━━━ Recorded data ━━━

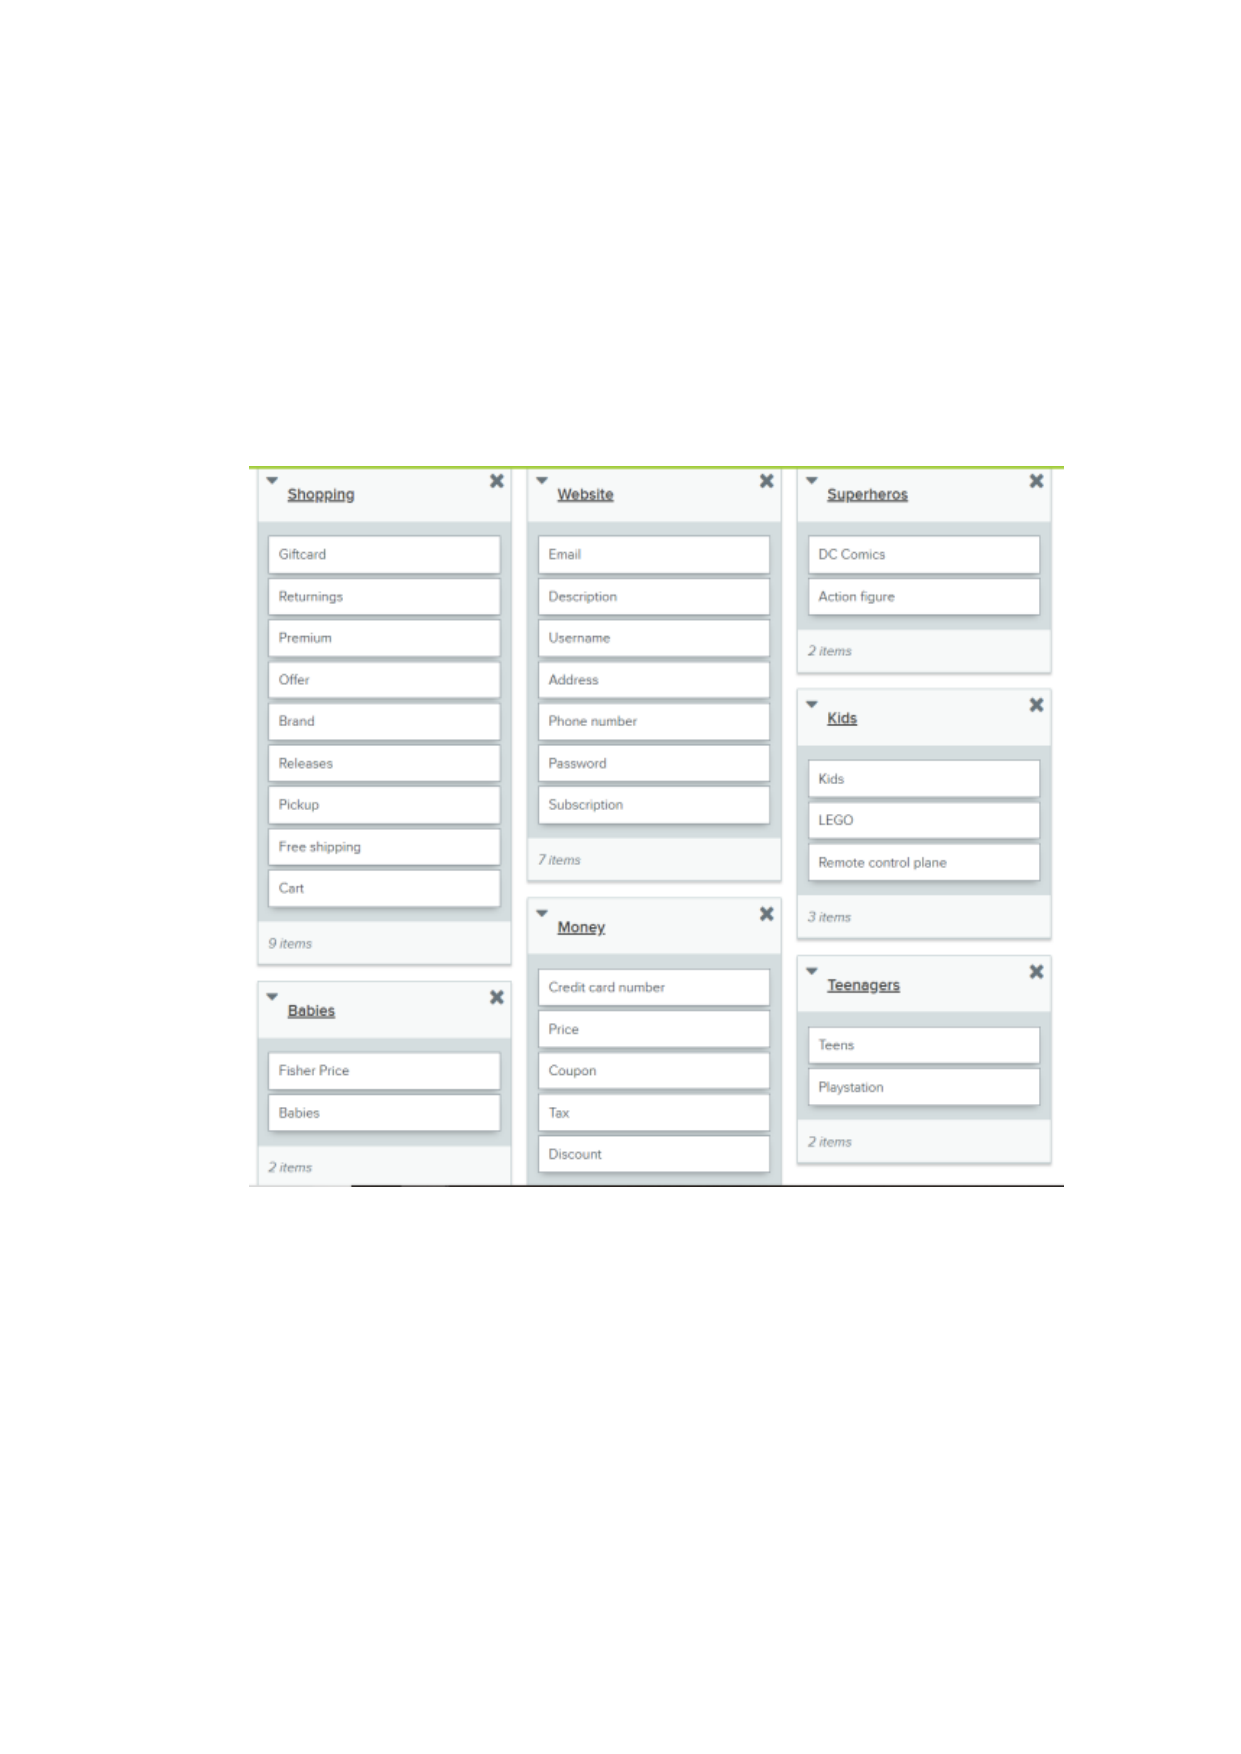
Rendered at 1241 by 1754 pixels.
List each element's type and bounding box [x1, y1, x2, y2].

picture [249, 466, 1064, 1187]
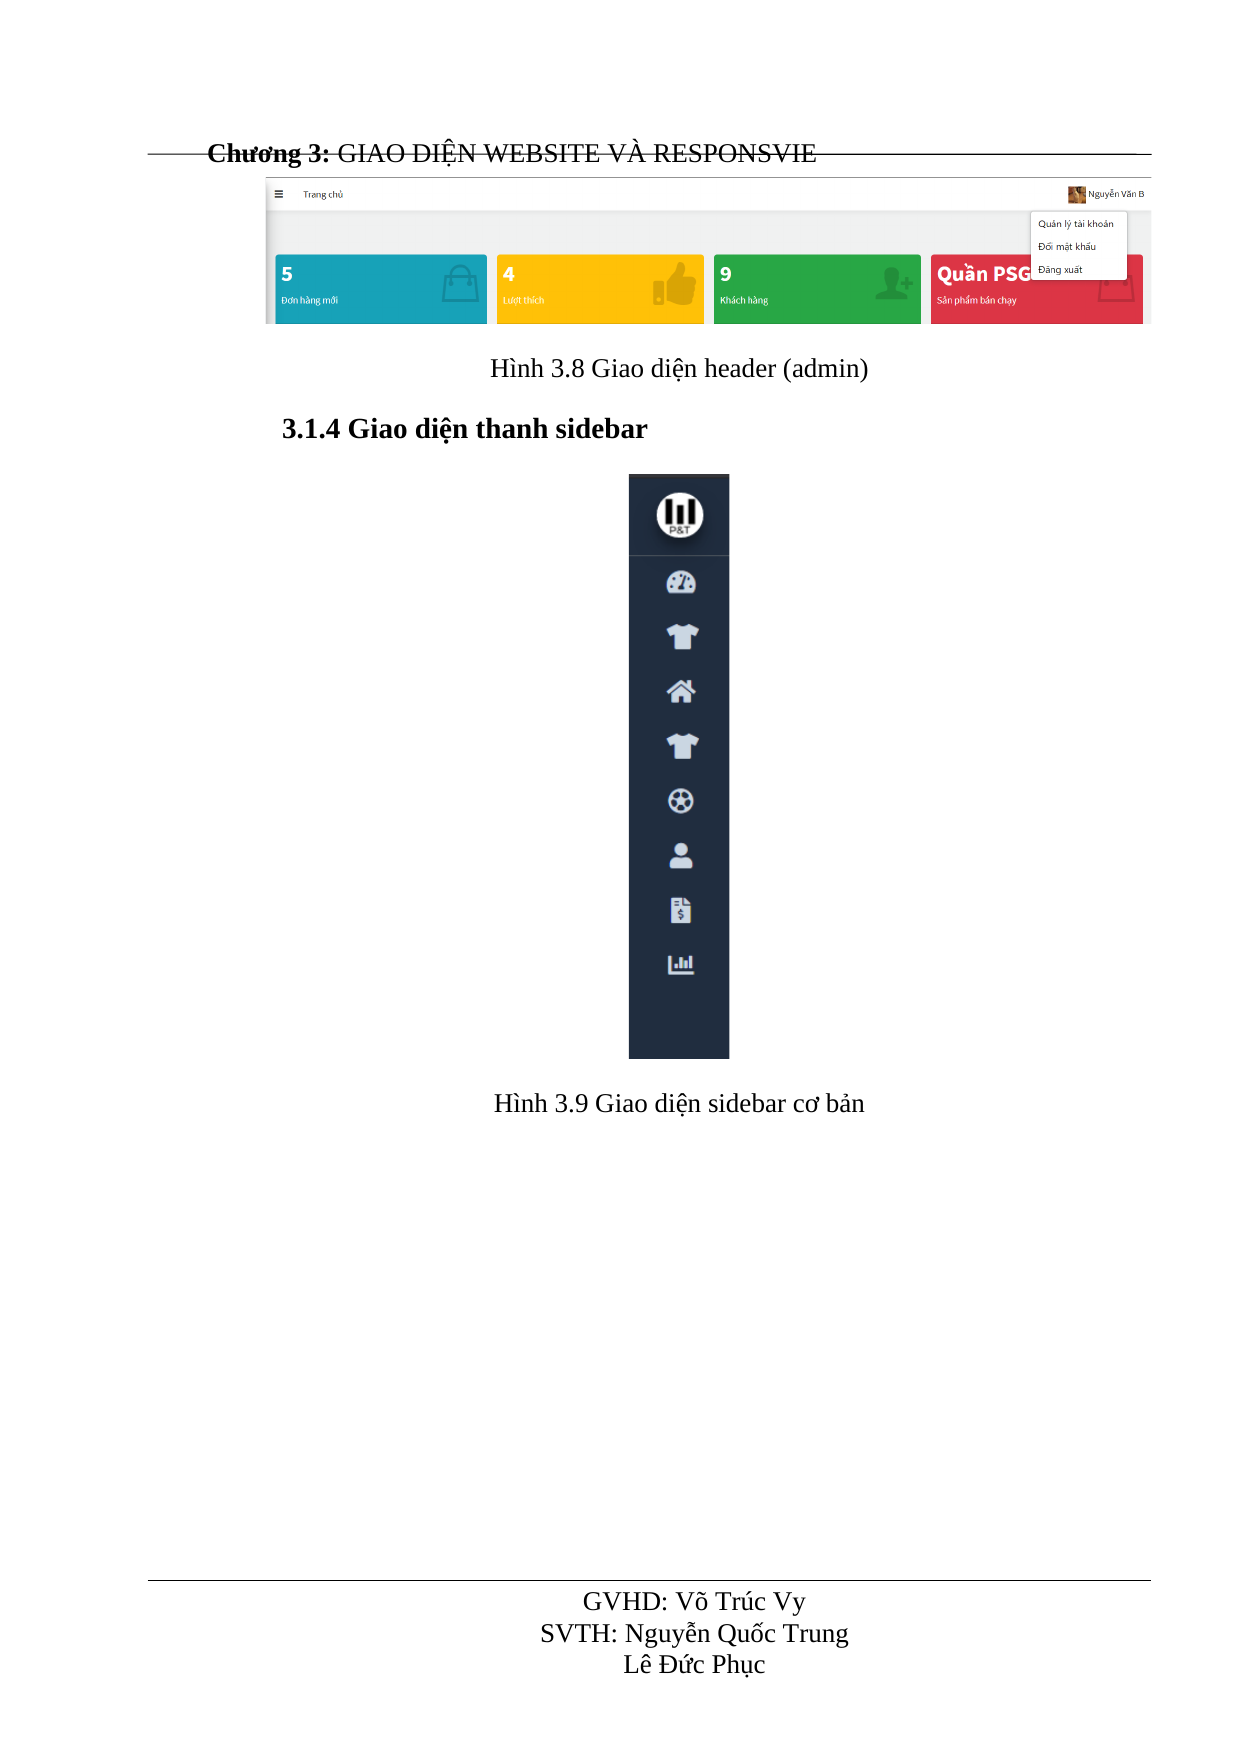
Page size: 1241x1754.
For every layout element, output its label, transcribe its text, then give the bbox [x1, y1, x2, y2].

text Hình 3.5 Giao diện sidebar cơ bản [207, 1087, 1092, 1118]
subtitle Giao diện thanh sidebar [282, 411, 1092, 445]
text Hình 3.4 Giao diện header (admin) [207, 352, 1092, 383]
picture [265, 177, 1152, 324]
picture [628, 474, 730, 1059]
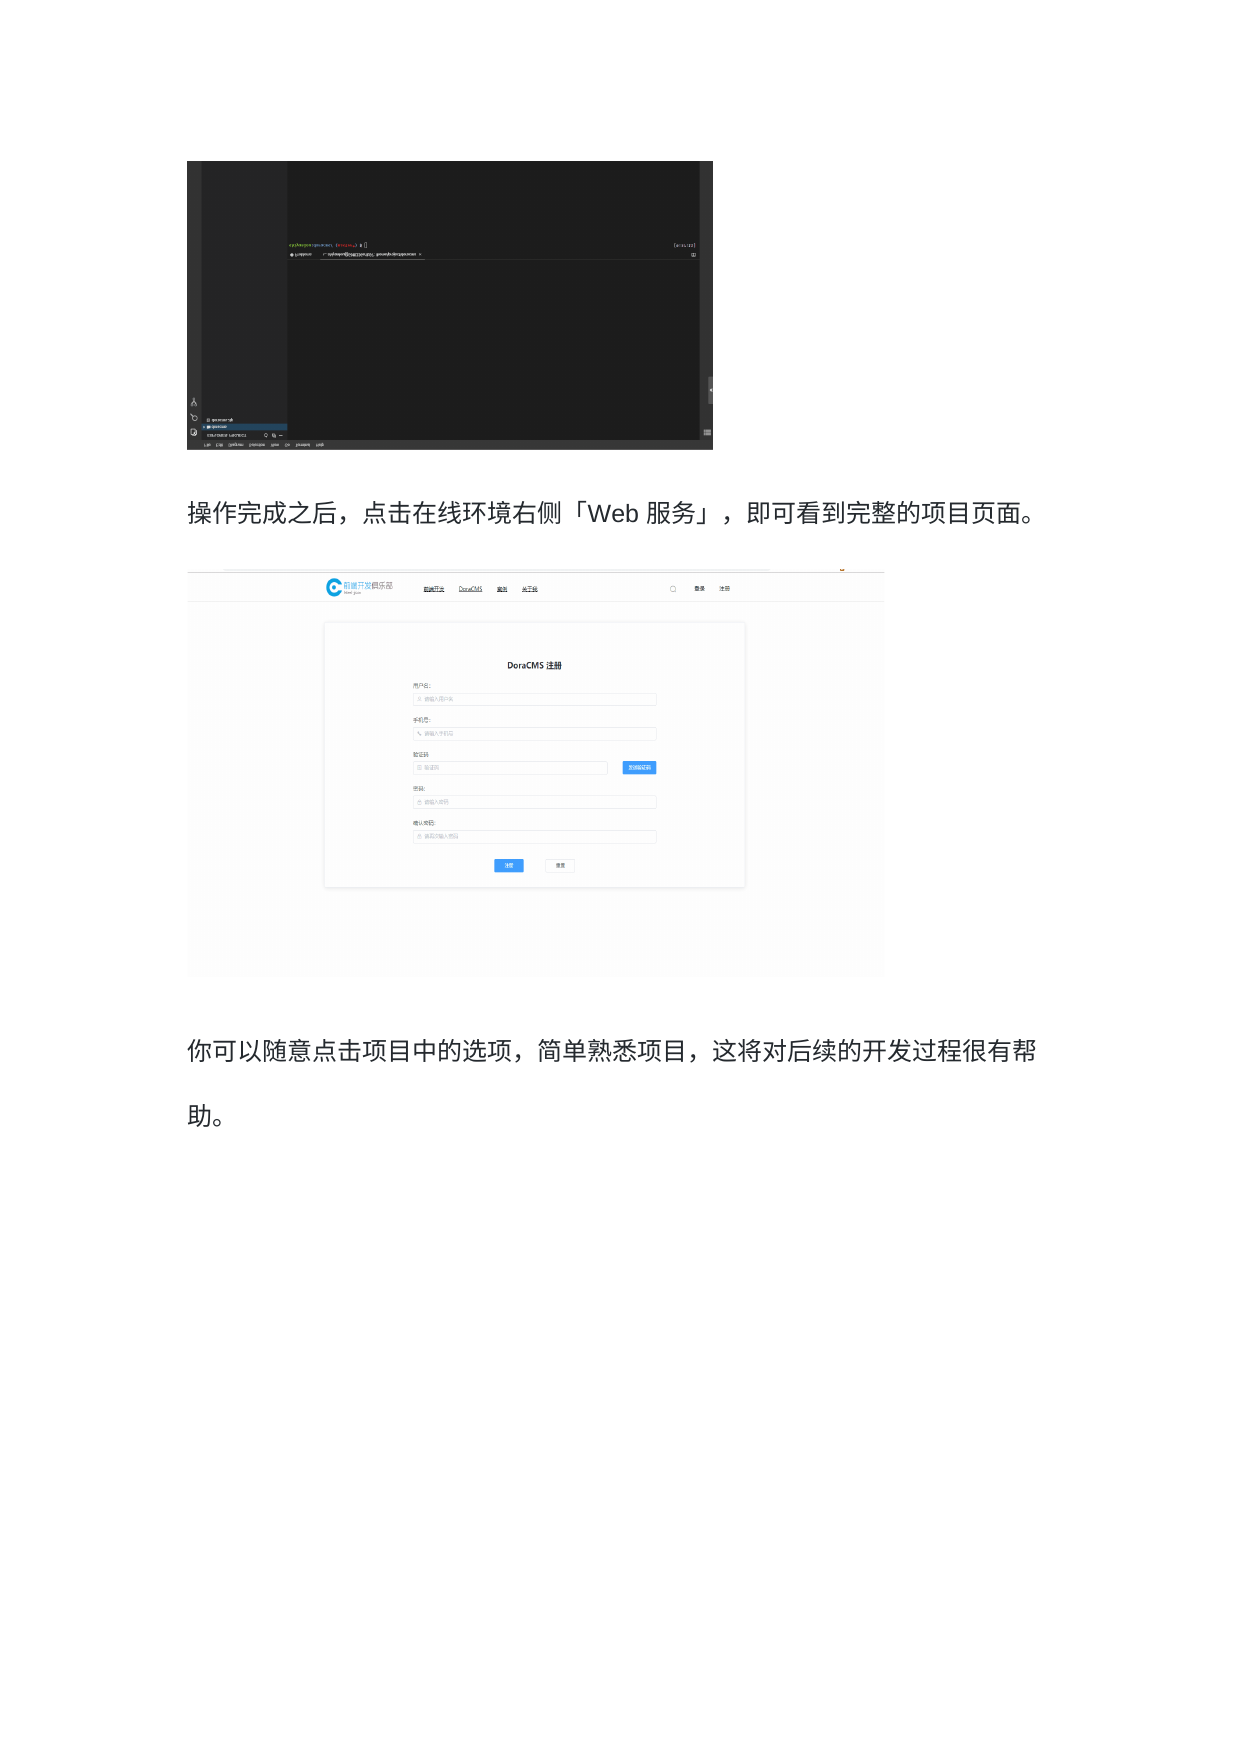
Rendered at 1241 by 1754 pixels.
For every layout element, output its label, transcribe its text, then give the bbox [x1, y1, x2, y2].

text 你可以随意点击项目中的选项，简单熟悉项目，这将对后续的开发过程很有帮助。 [187, 1017, 1053, 1147]
text 操作完成之后，点击在线环境右侧「Web 服务」，即可看到完整的项目页面。 [187, 479, 1053, 544]
picture [187, 569, 885, 977]
picture [187, 161, 713, 450]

━━━

> **Your instructions**:
The material shown above is to be repeated verbatim, and its pictures are to be omitted.

> **Reply to the exercise**:
Rendered at 1241 by 1754 pixels.
List each element's type and bounding box [x1, y1, x2, y2].

picture [249, 466, 1064, 1187]
Page size: 1241x1754.
For every layout element, output its label, transcribe its text, then give the bbox [x1, y1, x2, y2].

text Hình 3.5 Giao diện sidebar cơ bản [207, 1087, 1092, 1118]
subtitle Giao diện thanh sidebar [282, 411, 1092, 445]
text Hình 3.4 Giao diện header (admin) [207, 352, 1092, 383]
picture [265, 177, 1152, 324]
picture [628, 474, 730, 1059]
Rendered at 1241 by 1754 pixels.
For every layout element, output its label, transcribe its text, then give the bbox [x1, y1, x2, y2].

text 你可以随意点击项目中的选项，简单熟悉项目，这将对后续的开发过程很有帮助。 [187, 1017, 1053, 1147]
text 操作完成之后，点击在线环境右侧「Web 服务」，即可看到完整的项目页面。 [187, 479, 1053, 544]
picture [187, 569, 885, 977]
picture [187, 161, 713, 450]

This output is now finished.